The problem remains in equity. After the balance-sheet date, Adgar's excess assets over liabilities were about CAD 0.4 billion and EUR 0.2 billion. By shortly before publication, the exchange rates of both currencies had declined by about 10% against the shekel. Even after existing hedges, the expected impact on equity attributable to Adgar shareholders is a decline of about NIS 48 million, and Zur's share of that impact is about NIS 25 million. That is large relative to the real estate segment's comprehensive contribution in the first quarter, and it arrived after the quarter had already closed.
The Dividend Does Not Close the Currency Gap
There is also a positive element in value access: Adgar's board adopted a 2026 distribution policy under which the company will distribute an annual dividend of at least 50% of real FFO to shareholders, subject to law and board decisions. FFO is a common income-producing real estate cash-flow metric that seeks to strip out accounting noise and describe operating cash flow before some non-cash effects. In March, a dividend of about NIS 20 million was declared, and Zur's share was about NIS 0.8 million. After the balance-sheet date, another NIS 14 million dividend was declared, and Zur's share is expected to be about NIS 0.5 million.

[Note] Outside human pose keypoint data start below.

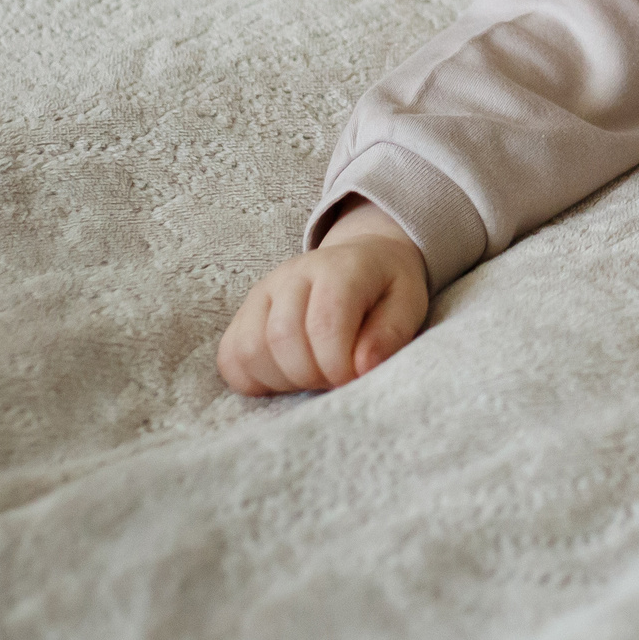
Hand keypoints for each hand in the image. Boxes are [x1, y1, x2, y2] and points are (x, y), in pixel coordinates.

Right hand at [218, 199, 428, 395]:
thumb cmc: (386, 288)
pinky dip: (254, 379)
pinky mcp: (244, 313)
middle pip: (282, 339)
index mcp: (338, 268)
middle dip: (312, 376)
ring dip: (283, 380)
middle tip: (336, 379)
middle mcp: (292, 274)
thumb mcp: (408, 303)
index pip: (324, 325)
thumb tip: (362, 367)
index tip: (356, 378)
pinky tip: (286, 377)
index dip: (339, 366)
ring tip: (313, 376)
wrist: (361, 259)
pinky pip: (230, 356)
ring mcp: (262, 292)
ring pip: (249, 349)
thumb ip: (390, 334)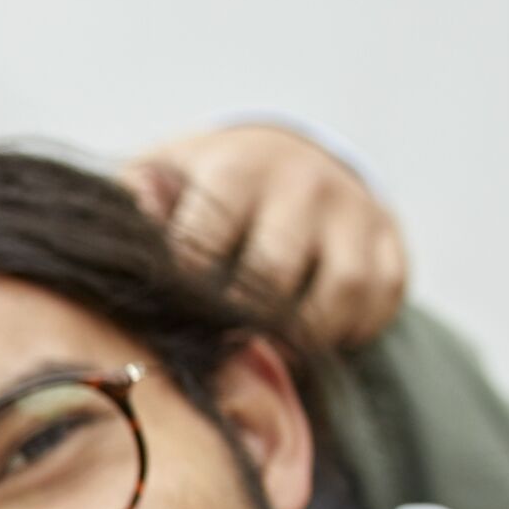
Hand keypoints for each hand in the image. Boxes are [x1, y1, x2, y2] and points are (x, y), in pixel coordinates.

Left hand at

These numbers matter because they show a cash-transfer channel, but they also set the scale. A dividend of less than NIS 1 million at Zur's level does not offset a roughly NIS 25 million currency-driven equity effect after the balance-sheet date. The distribution supports the claim that there is a cash-generating asset. It does not support the claim that currency has become marginal.
The current conclusion is that Zur's real estate did not fail operationally in the first quarter, but it did not provide a stable equity layer for the parent. The accounting contribution looked good at the pre-tax profit line, and the core asset continued to work, but the shekel strengthened against the currencies in which the asset base sits and absorbed almost all of the comprehensive contribution. The counter-thesis is that hedges, available funding and a stable core asset can make this quarter a temporary translation event. The next proof point is clear: the coming quarters need to show higher rent and occupancy in Canada, continued stability at Adgar 360, and a currency impact that does not erase profit before it reaches Zur's equity.